Three prestige dramas
Right now, three different streamers are hosting three different prestige dramas about three different snake-oil salesfolk of the 2010s. As social media makes our timelines shorter, it makes sense that TV is dramatising things that have literally just happened.
There’s Inventing Anna on Netflix, which explores the downfall of fake New York society heiress Anna Delvey/Sorokin. There’s The Dropout on Disney+, which looks at the downfall of fraudulent tech entrepreneur Elizabeth Holmes. And there’s WeCrashed on Apple TV about the upfall of disastrous WeWork founder Adam Neumann (I say upfall because he’s still sickeningly rich).



The Dropout: Amanda Seyfried makes Elizabeth Holmes seem endearingly vulnerable and hubristically deluded. Photograph: Beth Dubber


Jon Ronson once said that it was difficult to write about the business folk who were really ruining the world because they were too boring. And so it goes that these three distinctively voiced weirdos who ruined the lives of a relatively small group of people get whole TV series. In contrast, Mark Zuckerberg, who ruined democracy, only got a two-hour film.
The narratives of all of these shows jump between the downfall and the events preceding the downfall. Sorokin’s comeuppance was the result of claiming to be someone she wasn’t. Holmes pretended to have invented something that was impossible (a machine that could do hundreds of medical tests with one drop of blood). And Neumann managed to get insane amounts of money for a tawdry real-estate venture, thus revealing financialised capitalism to be an inherently wasteful pyramid scheme. Taken together, these programmes act as an argument for the societal importance of imposter syndrome and the terrible things that happen when real imposters don’t have it.
All of these shows are a bit in love with their subjects. They try to get us to root for them despite the preordained endings. This is because Americans are taught to worship sociopathic wannabes and, for them, the cautionary tale here is just that the wrong sociopathic wannabes were in charge. Irish people, on the other hand, look at these stories as confirmation that productive enterprise is best controlled by a centralised state.
The Dropout has a tragicomic edge and is the best of these shows. Amanda Seyfried makes Holmes seem endearingly vulnerable and hubristically deluded as she deepens her voice and juts out her jaw. When attractive actors change their headshapes to look like us normals it usually means they’re really going for it.
Inventing Anna is the worst because Sorokin’s (Julia Garner) masterplan was the most vacuous and, quite frankly, the people she fooled weren’t particularly interesting either. I mean, if she hadn’t taken their money, what were they going to do? Pay a fair tax rate?

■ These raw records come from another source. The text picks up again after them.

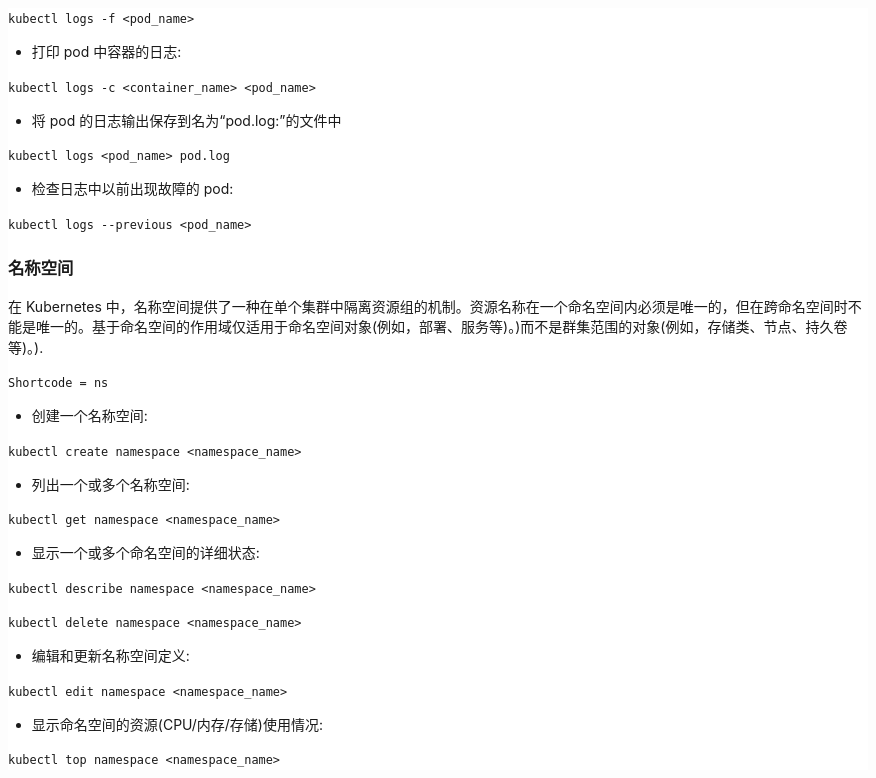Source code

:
 ```
kubectl logs -f <pod_name>
```

*   打印 pod 中容器的日志:

```
kubectl logs -c <container_name> <pod_name>
```

*   将 pod 的日志输出保存到名为“pod.log:”的文件中

```
kubectl logs <pod_name> pod.log
```

*   检查日志中以前出现故障的 pod:

```
kubectl logs --previous <pod_name>
```

### **名称空间**

在 Kubernetes 中，名称空间提供了一种在单个集群中隔离资源组的机制。资源名称在一个命名空间内必须是唯一的，但在跨命名空间时不能是唯一的。基于命名空间的作用域仅适用于命名空间对象(例如，部署、服务等)。)而不是群集范围的对象(例如，存储类、节点、持久卷等)。).

```
Shortcode = ns
```

*   创建一个名称空间<name>:</name>

```
kubectl create namespace <namespace_name>
```

*   列出一个或多个名称空间:

```
kubectl get namespace <namespace_name>
```

*   显示一个或多个命名空间的详细状态:

```
kubectl describe namespace <namespace_name>
```

```
kubectl delete namespace <namespace_name>
```

*   编辑和更新名称空间定义:

```
kubectl edit namespace <namespace_name>
```

*   显示命名空间的资源(CPU/内存/存储)使用情况:

```
kubectl top namespace <namespace_name>
```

I’ve only watched the first few episodes of WeCrashed (which debuts today) and it’s watchable, well-made and a little substanceless. Neumann is played by Jared Leto, a method actor famous, much like Catherine Tate or Harry Enfield, for his quirky “characters”. He’s joined by Anne Hathaway as his steely yet flaky wife, Rebekah. The early episodes see them careening expensively through the lives of others, and the creators seem to suggest that Neumann is an actual visionary. They present his idea of corralling insecure gig merchants into offices with ping-pong tables and beer kegs, instead of encouraging them to agitate for unions and healthcare, as basically a good one. But you know the ending. WeWork was a disaster. Its valuation was such a bridge of lies, I expected Ross Kemp to turn up.